U_net: RGB masks values convertion in fast.ai

I’m trying to apply lesson 3’s U-net segmentation to the ICG Semantic Drone Dataset.
The dataset is provided with RGB masks and the labels are provided with RGB values such as:

unlabeled, 0, 0, 0
paved-area, 128, 64, 128
dirt, 130, 76, 0
grass, 0, 102, 0

The issue I have is that the mask’s data has only one value by pixel:

tensor([[[ 0, 0, 0, …, 0, 0, 0],
[ 0, 0, 0, …, 0, 0, 0],
[ 0, 0, 0, …, 0, 0, 0],
[90, 90, 90, …, 0, 0, 0],
[90, 90, 90, …, 0, 0, 0],
[90, 90, 90, …, 0, 0, 0]]])

It hase come to my understanding that the mask is converted to greyscale values.
But the issue I have is that I’m lost with my RGB labels references.
How do I make the link from the greyscale val of mask.data to the RGB values given for the labels?
What is the math behind the RGB to greyscale convertion?
What are the weight given to each channel’s value to get a unique greyscale value?


Okay so to know how Fast.ai Converts R,G,B values to a single value, I created a PNG image where each pixel is a color of the masks i’ll be dealing with.
I have 24 different colors with RGB values provided by the documentation of the dataset:

Here is the resulting image in photoshop:

Then I load it with fast.ai as a mask but here’s what I get:

I finally get the colors references but I also realise that lot of colors are merged such as 164, 103, 45
So if I train Unet with thoses values some elements in the images will be merged.

Is there a way to manage the way open_mask() converts colors?


You can customize open_mask() by writing your own conversion from RGB–>int value.

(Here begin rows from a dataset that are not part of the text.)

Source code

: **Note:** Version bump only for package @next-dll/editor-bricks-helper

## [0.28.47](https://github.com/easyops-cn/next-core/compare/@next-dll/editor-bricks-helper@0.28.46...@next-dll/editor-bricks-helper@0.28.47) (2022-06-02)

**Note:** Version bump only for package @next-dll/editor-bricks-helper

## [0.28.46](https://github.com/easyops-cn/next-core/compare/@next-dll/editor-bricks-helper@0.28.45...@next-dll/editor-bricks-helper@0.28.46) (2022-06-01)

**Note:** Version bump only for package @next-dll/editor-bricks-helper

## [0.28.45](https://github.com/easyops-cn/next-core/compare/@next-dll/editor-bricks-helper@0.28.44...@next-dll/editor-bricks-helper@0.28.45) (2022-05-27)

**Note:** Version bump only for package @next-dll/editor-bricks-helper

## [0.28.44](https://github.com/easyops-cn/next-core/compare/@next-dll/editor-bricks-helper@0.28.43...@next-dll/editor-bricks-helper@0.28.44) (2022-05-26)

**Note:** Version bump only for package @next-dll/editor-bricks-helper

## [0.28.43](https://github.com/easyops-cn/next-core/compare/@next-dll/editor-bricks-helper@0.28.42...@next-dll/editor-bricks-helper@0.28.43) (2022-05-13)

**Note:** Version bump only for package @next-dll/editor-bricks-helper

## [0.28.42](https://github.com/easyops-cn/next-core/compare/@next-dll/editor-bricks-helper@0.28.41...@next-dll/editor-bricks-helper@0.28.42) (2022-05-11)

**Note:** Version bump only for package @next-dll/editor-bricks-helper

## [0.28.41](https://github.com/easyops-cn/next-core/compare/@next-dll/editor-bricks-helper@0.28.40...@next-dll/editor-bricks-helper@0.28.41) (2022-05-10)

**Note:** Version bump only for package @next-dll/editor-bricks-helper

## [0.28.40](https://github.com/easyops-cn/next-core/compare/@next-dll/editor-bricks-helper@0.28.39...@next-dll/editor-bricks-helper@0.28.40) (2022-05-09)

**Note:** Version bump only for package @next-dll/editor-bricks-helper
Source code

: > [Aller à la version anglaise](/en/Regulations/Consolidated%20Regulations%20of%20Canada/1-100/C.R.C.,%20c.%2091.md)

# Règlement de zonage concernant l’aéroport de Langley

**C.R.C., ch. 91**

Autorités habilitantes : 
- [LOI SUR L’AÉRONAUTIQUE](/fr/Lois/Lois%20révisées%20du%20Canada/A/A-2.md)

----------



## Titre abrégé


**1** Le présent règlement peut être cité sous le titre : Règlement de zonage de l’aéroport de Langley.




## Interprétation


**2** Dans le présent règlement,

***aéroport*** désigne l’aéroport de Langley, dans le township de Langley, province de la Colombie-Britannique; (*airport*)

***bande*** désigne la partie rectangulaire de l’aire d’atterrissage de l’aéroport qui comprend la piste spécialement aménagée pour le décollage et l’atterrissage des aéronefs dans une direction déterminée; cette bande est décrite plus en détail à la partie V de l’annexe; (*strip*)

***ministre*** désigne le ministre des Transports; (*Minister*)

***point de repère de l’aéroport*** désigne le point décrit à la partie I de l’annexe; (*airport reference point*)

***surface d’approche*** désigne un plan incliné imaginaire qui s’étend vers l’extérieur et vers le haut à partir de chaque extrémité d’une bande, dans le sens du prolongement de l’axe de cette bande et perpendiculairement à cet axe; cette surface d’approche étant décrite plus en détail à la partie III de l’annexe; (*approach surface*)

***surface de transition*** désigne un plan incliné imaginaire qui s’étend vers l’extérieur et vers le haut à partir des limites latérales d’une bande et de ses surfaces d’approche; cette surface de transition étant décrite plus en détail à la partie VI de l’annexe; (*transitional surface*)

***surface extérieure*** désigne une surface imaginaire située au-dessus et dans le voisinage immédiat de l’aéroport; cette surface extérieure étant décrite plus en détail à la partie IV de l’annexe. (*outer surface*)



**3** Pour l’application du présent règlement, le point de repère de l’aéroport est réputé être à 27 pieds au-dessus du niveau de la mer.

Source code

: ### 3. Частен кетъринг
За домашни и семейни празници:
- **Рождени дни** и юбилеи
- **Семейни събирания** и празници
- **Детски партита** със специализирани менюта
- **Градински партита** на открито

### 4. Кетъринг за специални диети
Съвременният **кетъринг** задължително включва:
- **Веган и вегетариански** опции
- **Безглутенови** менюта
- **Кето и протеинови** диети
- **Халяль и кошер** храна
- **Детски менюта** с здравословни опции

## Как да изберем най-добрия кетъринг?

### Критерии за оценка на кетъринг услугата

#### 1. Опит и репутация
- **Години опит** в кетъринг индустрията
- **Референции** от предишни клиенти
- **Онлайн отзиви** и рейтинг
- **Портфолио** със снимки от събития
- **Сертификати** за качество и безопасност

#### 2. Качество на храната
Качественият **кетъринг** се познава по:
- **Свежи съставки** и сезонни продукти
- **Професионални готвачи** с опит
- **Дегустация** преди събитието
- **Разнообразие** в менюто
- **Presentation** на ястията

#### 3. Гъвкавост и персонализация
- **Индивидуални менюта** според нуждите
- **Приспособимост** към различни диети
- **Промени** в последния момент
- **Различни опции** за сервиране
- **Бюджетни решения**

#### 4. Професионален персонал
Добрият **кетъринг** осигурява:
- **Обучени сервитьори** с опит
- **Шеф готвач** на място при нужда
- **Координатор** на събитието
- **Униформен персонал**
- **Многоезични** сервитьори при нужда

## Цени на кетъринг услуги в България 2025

Something like this could work (my 1st thought on this so the code could very likely be made simpler):

# create list of RGB values in order of idx value to replace with, i.e. 0: [0,0,0], 1: [255,0,0]
rgb_list = [

def convert_mask(old_mask, rgb_list):
  new_mask = torch.zeros((old_mask.shape[-2],old_mask.shape[-1]))
  for idx, rgb in enumerate(rgb_list):
    # create a bytemask for pixels = rgb value to be replaced
    rgb_mask = torch.sum(old_mask.data.view((3,-1)).permute(1,0) == tensor(rgb),dim=1)==3 
    # fill in pixels with new idx value
    new_mask.masked_fill_(rgb_mask.view(new_mask.shape), tensor(idx)) 
  return ImageSegment(new_mask.unsqueeze(0))

def open_mask_converted(fn:PathOrStr, div=False, convert_mode='L', after_open:Callable=None, rgb_list=rgb_list)->ImageSegment:
    "Return `ImageSegment` object create from mask in file `fn`. If `div`, divides pixel values by 255."
    return convert_mask(open_image(fn, div=div, convert_mode=convert_mode, cls=ImageSegment, after_open=after_open), rgb_list)

mask = open_mask_converted(get_y_fn(img_f), convert_mode='RGB', div=False)

which gives this (in my case having 3 different RGB values + a background [0,0,0]):


Hey @daveluo,

thanks for this help!

I’m tryed to use your functions but it seems the masks are too big.
Here’s what i get from the convert_mask function:

You’re right that your input masks are too big (4000x6000) but the error you’re running into is not because of that. It looks like a tensor shape/size mismatch error - some tensor which flattens out to be 8M elements is mismatched with another one that’s 24M elements (4000x6000).

I suggest the best way to find the problem is by adding a pdb.set_trace() to the beginning of the function. Then step through each line as it executes and print out the shapes of each input and output with p YOUR_TENSOR.shape within the debugger to locate the mismatch. Then you’ll have more info about how to fix it. It may be because the input is the wrong size/shape or there’s some tensor reshaping that got screwed up along the way.

Re: the large-sized masks, you should also make these much smaller by preprocessing your input images and masks into smaller square chips/tiles, something like 250x250.